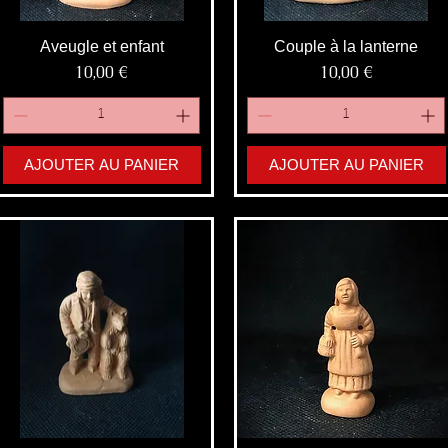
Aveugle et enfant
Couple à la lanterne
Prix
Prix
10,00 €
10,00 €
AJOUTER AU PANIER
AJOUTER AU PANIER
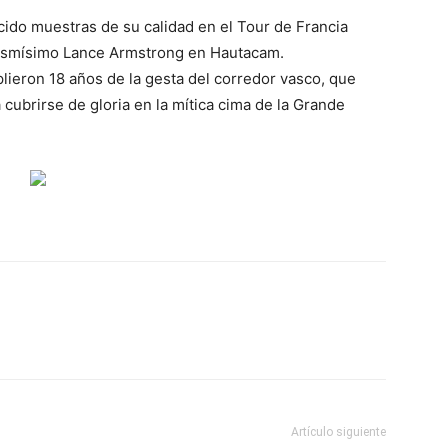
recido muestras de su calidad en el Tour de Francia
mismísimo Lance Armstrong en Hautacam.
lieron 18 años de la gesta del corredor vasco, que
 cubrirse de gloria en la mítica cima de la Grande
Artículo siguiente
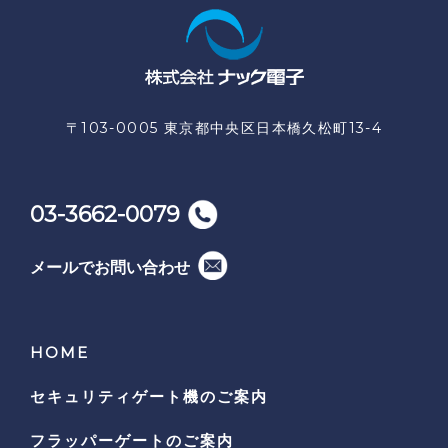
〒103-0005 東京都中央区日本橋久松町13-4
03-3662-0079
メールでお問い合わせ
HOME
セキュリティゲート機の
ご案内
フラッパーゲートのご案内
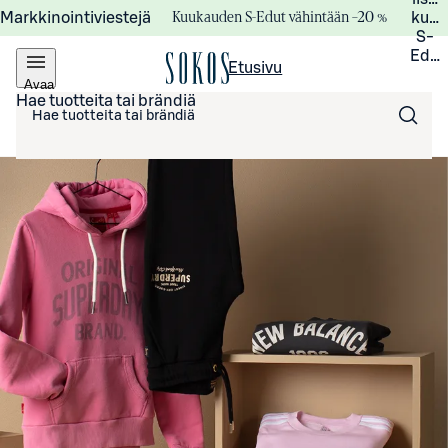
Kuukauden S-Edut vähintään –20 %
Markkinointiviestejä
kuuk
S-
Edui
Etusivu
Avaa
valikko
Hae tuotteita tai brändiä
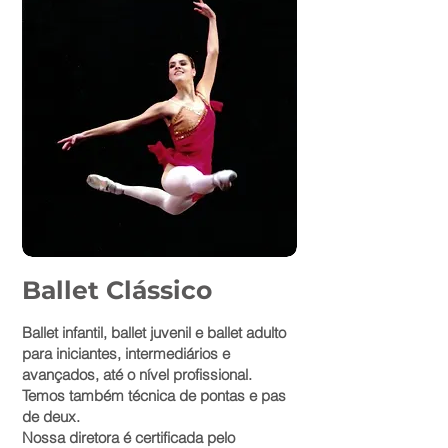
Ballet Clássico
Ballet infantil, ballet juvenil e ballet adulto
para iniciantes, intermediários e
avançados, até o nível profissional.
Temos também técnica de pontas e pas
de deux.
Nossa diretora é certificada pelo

#### Exercise goal
Using the records above, determine how many lines hold the word "Ballet", and answer with that figure only.

#### Exercise output
2